5.10.06

Espelho

Ela me olha. Agora mesmo, escrevo quase no escuro que é pra ela não ver o que eu estou pensando. O que é foda de se saber olhado por ela não é a censura – sabe-se lá o que ela pensa enquanto olha, fica me analisando como peixe em aquário – foda mesmo é o que ela faz com a mão: fica esfregando a ponta do dedo indicador na ponta do dedão e fazendo um barulhinho quando as unhas se batem. Um dia perguntei e ela explicou que tinha a mania de ficar escrevendo os pensamentos, escreve na própria pele que é pra não correr o risco de esquecer. E ela me olha tanto que só o barulho dela olhando já me dá arrepio, quando escuto o tique tique da unhas de longe já fico imaginando o que foi que ela escreveu de mim dessa vez.
Ela me olha, e eu me escondo. Não tenho nada a esconder dela, pelo contrário, quero que ela não me veja quando me vê, que se veja, que se saiba aqui de tão saber que sabe tudo de mim, mas não quero que ela saiba por descobrir, porque não é aqui só que está, eu tô mais lá que aqui. Por isso é que dói tanto o olhar dela. Ela me olha curiosa, como que esperando algo que eu não sei o que é - como posso, não saber o que é que ela espera? Tá tudo aqui sim, meu benzinho, tudo o que você quiser eu tenho aqui comigo. Mas e se eu falo a coisa errada? Nem faço idéia de quanto é que eu tenho no placar, vai que eu to perdendo ponto. Não é pra ela saber que eu não sei, não é pra ela se decepcionar com o que eu não sei, com o que eu mostrar, com o que eu não mostrei... Pára de me olhar mulher!

Da primeira vez que eu vi esse olhar dela não foi de lá, foi daqui, era eu que olhava, e também não era ela lá, era outra. E eu sei bem o que é que passava na minha cabeça enquanto eu olhava, e isso é o que mais me faz ter medo do olhar dela. Mas ela me olha faz tanto tempo! Ninguém espera tanto - uma hora a gente desiste: toda a gente desiste. Eu desisti, cansei de esperar, sabia que o que eu esperava tava lá só que fundo demais, longe demais... desisti, cansei. E ela, não cansa nunca?

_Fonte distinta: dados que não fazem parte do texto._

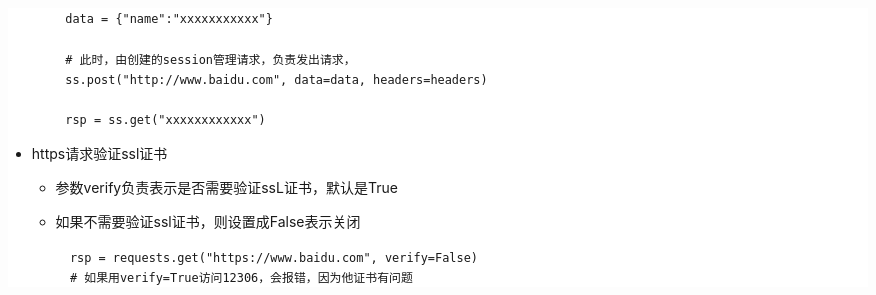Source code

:             data = {"name":"xxxxxxxxxxx"}
            
            # 此时，由创建的session管理请求，负责发出请求，
            ss.post("http://www.baidu.com", data=data, headers=headers)
            
            rsp = ss.get("xxxxxxxxxxxx")
            
- https请求验证ssl证书
    - 参数verify负责表示是否需要验证ssL证书，默认是True
    - 如果不需要验证ssl证书，则设置成False表示关闭
    
        
            rsp = requests.get("https://www.baidu.com", verify=False)
            # 如果用verify=True访问12306，会报错，因为他证书有问题     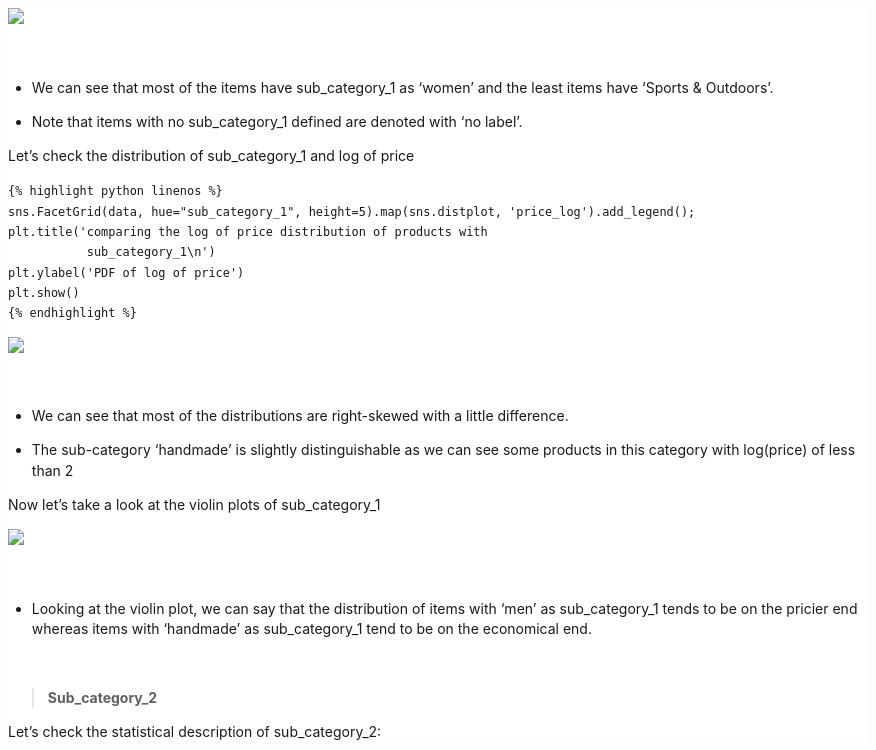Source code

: <div class="row mt-3">
    <div class="col-sm mt-3 mt-md-1">
        <img class="img-fluid rounded z-depth-0" src="https://cdn-images-1.medium.com/max/2000/1*-A2A0l68XqYFIKf0dlVt_A.png">
    </div>
</div>

![]()
* We can see that most of the items have sub_category_1 as ‘women’ and the least items have ‘Sports & Outdoors’.

* Note that items with no sub_category_1 defined are denoted with ‘no label’.

Let’s check the distribution of sub_category_1 and log of price

    {% highlight python linenos %}
    sns.FacetGrid(data, hue="sub_category_1", height=5).map(sns.distplot, 'price_log').add_legend();
    plt.title('comparing the log of price distribution of products with
               sub_category_1\n')
    plt.ylabel('PDF of log of price')
    plt.show()
    {% endhighlight %}


<div class="row mt-3">
    <div class="col-sm mt-3 mt-md-1">
        <img class="img-fluid rounded z-depth-0" src="https://cdn-images-1.medium.com/max/2404/1*2vj-JoEqTsgORuijWVnSkg.png">
    </div>
</div>

![]()
* We can see that most of the distributions are right-skewed with a little difference.

* The sub-category ‘handmade’ is slightly distinguishable as we can see some products in this category with log(price) of less than 2

Now let’s take a look at the violin plots of sub_category_1

<div class="row mt-3">
    <div class="col-sm mt-3 mt-md-1">
        <img class="img-fluid rounded z-depth-0" src="https://cdn-images-1.medium.com/max/2748/1*d7kLtI9HxuPd1h5G6mgqTA.png">
    </div>
</div>

![]()
* Looking at the violin plot, we can say that the distribution of items with ‘men’ as sub_category_1 tends to be on the pricier end whereas items with ‘handmade’ as sub_category_1 tend to be on the economical end.

![]()
>  **Sub_category_2**

Let’s check the statistical description of sub_category_2:
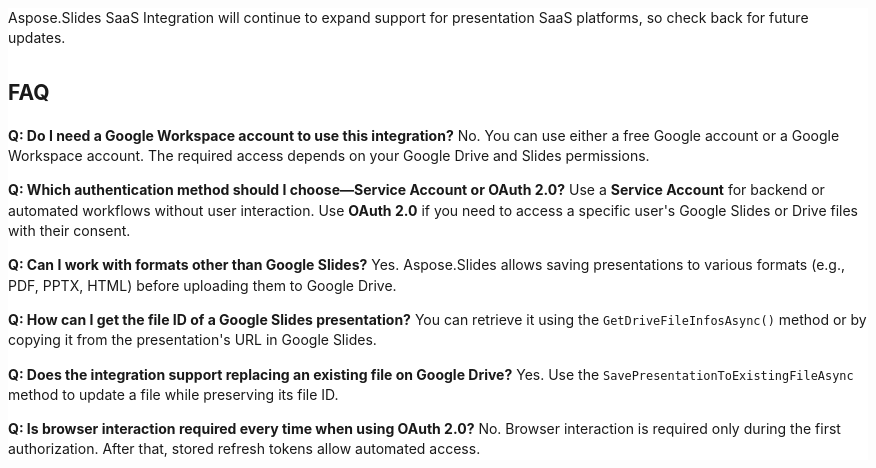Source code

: Aspose.Slides SaaS Integration will continue to expand support for presentation SaaS platforms, so check back for future updates.

## FAQ

**Q: Do I need a Google Workspace account to use this integration?**
No. You can use either a free Google account or a Google Workspace account. The required access depends on your Google Drive and Slides permissions.

**Q: Which authentication method should I choose—Service Account or OAuth 2.0?**
Use a **Service Account** for backend or automated workflows without user interaction.
Use **OAuth 2.0** if you need to access a specific user's Google Slides or Drive files with their consent.

**Q: Can I work with formats other than Google Slides?**
Yes. Aspose.Slides allows saving presentations to various formats (e.g., PDF, PPTX, HTML) before uploading them to Google Drive.

**Q: How can I get the file ID of a Google Slides presentation?**
You can retrieve it using the `GetDriveFileInfosAsync()` method or by copying it from the presentation's URL in Google Slides.

**Q: Does the integration support replacing an existing file on Google Drive?**
Yes. Use the `SavePresentationToExistingFileAsync` method to update a file while preserving its file ID.

**Q: Is browser interaction required every time when using OAuth 2.0?**
No. Browser interaction is required only during the first authorization. After that, stored refresh tokens allow automated access.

Ela não sai de trás de mim, do lado, de espreita... até dormindo me vê. De vez em quando eu esqueço e cruzo o olhar, aí ela sorri, deve ser um bom sinal mas eu que não me arrisco mais. Da última vez que eu vi, quase que me afoguei, perdi o ar, perdi o chão, o sangue empedrou e nada o fazia correr de novo... Isso me faz fugir dela, evitar andar na minha própria casa, evitar falar, segurar minhas mãos – mas não estou me escondendo, estou só adiando.

Outras vezes me encho de coragem e falo. Junto tudo o que é força, torcendo de tudo pra que não precise de tréplica, e falo. Mas aí, quando começa a passar o ar pelas cordas vocais as palavras fogem e no desespero eu acabo pensando qualquer outra coisa, balbucio umas palavrinhas bestas caçadas na hora. Aí está o erro: eu bato. É sem querer: um não sei, quem sabe, talvez... qualquer palavra que a deixe na dúvida - que sei que pra ela a dúvida é pior que um tiro (e se eu falo não sorrindo, é na verdade um sim disfarçado, escondido, pra ela achar, mas ela não quer nem saber, nem procura - talvez já esteja de saco cheio.) Ela retruca as porradas sem pestanejar, responde às minhas cócegas com rasteiras, cada provocação com um tiro, um bico, cara feia. Me mata aos pouquinhos, vai vendo.

Hoje tem jogo do meu time na tv e ela não pára de olhar, quem é que se concentra pra ver um jogo com ela olhando? Na final do brasileiro, pedi pra ela parar, ir ver filme no quarto, ler um livro, sair com as amigas, o quer que fosse... e ela não gostou, ficou bravinha, juntou as coisas e foi embora. Ficou uma semana longe de casa, voltou no dia seguinte, mas não me falou pra onde foi. Nem fazendo bico. Aqui, foi como se ela não tivesse ido: continuava na casa, me olhando. Foi pior, tava no trabalho, e até no banheiro a desgramada foi me ver. Essa semana, um dia, foi foda, ela não saiu do meu lado, me azucrinando. Depois ainda ficou triste quando eu falei que ela não largava do meu pé; acho que ela não percebe.